Dataset entries:
==========
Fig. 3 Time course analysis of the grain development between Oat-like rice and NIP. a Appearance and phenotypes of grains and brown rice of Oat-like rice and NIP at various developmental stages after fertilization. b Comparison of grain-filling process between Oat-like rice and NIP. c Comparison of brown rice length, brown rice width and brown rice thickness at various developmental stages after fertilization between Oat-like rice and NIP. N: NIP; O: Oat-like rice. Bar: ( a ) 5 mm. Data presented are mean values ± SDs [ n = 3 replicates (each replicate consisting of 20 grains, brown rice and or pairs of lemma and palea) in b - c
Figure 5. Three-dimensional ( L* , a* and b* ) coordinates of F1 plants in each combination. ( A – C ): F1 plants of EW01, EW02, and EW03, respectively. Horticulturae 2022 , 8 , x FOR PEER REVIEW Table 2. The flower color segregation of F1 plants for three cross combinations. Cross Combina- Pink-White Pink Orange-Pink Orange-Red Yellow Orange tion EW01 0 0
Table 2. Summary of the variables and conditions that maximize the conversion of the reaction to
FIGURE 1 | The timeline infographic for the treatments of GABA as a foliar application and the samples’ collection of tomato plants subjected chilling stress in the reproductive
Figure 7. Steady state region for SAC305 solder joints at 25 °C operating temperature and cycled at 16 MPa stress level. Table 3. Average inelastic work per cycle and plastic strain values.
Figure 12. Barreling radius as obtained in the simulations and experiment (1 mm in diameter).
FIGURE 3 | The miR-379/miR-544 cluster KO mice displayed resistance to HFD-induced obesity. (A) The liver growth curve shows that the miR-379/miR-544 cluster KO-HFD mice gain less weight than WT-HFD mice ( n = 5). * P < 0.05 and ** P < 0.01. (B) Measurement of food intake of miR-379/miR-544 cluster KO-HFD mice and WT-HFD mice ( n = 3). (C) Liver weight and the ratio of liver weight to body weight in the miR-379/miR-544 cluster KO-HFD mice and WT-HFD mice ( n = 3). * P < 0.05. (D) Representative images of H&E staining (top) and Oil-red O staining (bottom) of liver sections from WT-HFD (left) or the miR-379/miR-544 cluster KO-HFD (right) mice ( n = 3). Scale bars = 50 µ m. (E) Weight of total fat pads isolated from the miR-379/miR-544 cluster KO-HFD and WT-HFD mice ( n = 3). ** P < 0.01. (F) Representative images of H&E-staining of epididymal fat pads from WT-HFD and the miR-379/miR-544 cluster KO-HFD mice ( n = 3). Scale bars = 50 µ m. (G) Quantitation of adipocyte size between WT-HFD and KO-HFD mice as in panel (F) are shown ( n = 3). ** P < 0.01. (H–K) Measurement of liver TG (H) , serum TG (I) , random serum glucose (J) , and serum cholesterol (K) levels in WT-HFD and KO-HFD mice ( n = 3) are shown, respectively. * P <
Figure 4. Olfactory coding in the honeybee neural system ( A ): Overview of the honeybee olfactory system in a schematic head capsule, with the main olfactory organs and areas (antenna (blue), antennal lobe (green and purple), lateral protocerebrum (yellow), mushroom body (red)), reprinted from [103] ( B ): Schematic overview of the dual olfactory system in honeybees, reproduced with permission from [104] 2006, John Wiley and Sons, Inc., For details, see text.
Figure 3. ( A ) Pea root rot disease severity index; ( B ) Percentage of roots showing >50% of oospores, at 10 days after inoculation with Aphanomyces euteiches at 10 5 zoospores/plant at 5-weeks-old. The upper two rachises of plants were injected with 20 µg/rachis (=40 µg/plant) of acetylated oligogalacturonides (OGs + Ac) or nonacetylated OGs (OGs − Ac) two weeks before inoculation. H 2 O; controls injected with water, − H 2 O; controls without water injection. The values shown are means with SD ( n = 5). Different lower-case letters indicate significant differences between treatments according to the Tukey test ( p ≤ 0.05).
==========
__WHAT IS NEEDED__
Reproduce all of the records precisely. No word may differ.

__SOLUTION FOR THIS EXERCISE__
Fig. 3 Time course analysis of the grain development between Oat-like rice and NIP. a Appearance and phenotypes of grains and brown rice of Oat-like rice and NIP at various developmental stages after fertilization. b Comparison of grain-filling process between Oat-like rice and NIP. c Comparison of brown rice length, brown rice width and brown rice thickness at various developmental stages after fertilization between Oat-like rice and NIP. N: NIP; O: Oat-like rice. Bar: ( a ) 5 mm. Data presented are mean values ± SDs [ n = 3 replicates (each replicate consisting of 20 grains, brown rice and or pairs of lemma and palea) in b - c
Figure 5. Three-dimensional ( L* , a* and b* ) coordinates of F1 plants in each combination. ( A – C ): F1 plants of EW01, EW02, and EW03, respectively. Horticulturae 2022 , 8 , x FOR PEER REVIEW Table 2. The flower color segregation of F1 plants for three cross combinations. Cross Combina- Pink-White Pink Orange-Pink Orange-Red Yellow Orange tion EW01 0 0
Table 2. Summary of the variables and conditions that maximize the conversion of the reaction to
FIGURE 1 | The timeline infographic for the treatments of GABA as a foliar application and the samples’ collection of tomato plants subjected chilling stress in the reproductive
Figure 7. Steady state region for SAC305 solder joints at 25 °C operating temperature and cycled at 16 MPa stress level. Table 3. Average inelastic work per cycle and plastic strain values.
Figure 12. Barreling radius as obtained in the simulations and experiment (1 mm in diameter).
FIGURE 3 | The miR-379/miR-544 cluster KO mice displayed resistance to HFD-induced obesity. (A) The liver growth curve shows that the miR-379/miR-544 cluster KO-HFD mice gain less weight than WT-HFD mice ( n = 5). * P < 0.05 and ** P < 0.01. (B) Measurement of food intake of miR-379/miR-544 cluster KO-HFD mice and WT-HFD mice ( n = 3). (C) Liver weight and the ratio of liver weight to body weight in the miR-379/miR-544 cluster KO-HFD mice and WT-HFD mice ( n = 3). * P < 0.05. (D) Representative images of H&E staining (top) and Oil-red O staining (bottom) of liver sections from WT-HFD (left) or the miR-379/miR-544 cluster KO-HFD (right) mice ( n = 3). Scale bars = 50 µ m. (E) Weight of total fat pads isolated from the miR-379/miR-544 cluster KO-HFD and WT-HFD mice ( n = 3). ** P < 0.01. (F) Representative images of H&E-staining of epididymal fat pads from WT-HFD and the miR-379/miR-544 cluster KO-HFD mice ( n = 3). Scale bars = 50 µ m. (G) Quantitation of adipocyte size between WT-HFD and KO-HFD mice as in panel (F) are shown ( n = 3). ** P < 0.01. (H–K) Measurement of liver TG (H) , serum TG (I) , random serum glucose (J) , and serum cholesterol (K) levels in WT-HFD and KO-HFD mice ( n = 3) are shown, respectively. * P <
Figure 4. Olfactory coding in the honeybee neural system ( A ): Overview of the honeybee olfactory system in a schematic head capsule, with the main olfactory organs and areas (antenna (blue), antennal lobe (green and purple), lateral protocerebrum (yellow), mushroom body (red)), reprinted from [103] ( B ): Schematic overview of the dual olfactory system in honeybees, reproduced with permission from [104] 2006, John Wiley and Sons, Inc., For details, see text.
Figure 3. ( A ) Pea root rot disease severity index; ( B ) Percentage of roots showing >50% of oospores, at 10 days after inoculation with Aphanomyces euteiches at 10 5 zoospores/plant at 5-weeks-old. The upper two rachises of plants were injected with 20 µg/rachis (=40 µg/plant) of acetylated oligogalacturonides (OGs + Ac) or nonacetylated OGs (OGs − Ac) two weeks before inoculation. H 2 O; controls injected with water, − H 2 O; controls without water injection. The values shown are means with SD ( n = 5). Different lower-case letters indicate significant differences between treatments according to the Tukey test ( p ≤ 0.05).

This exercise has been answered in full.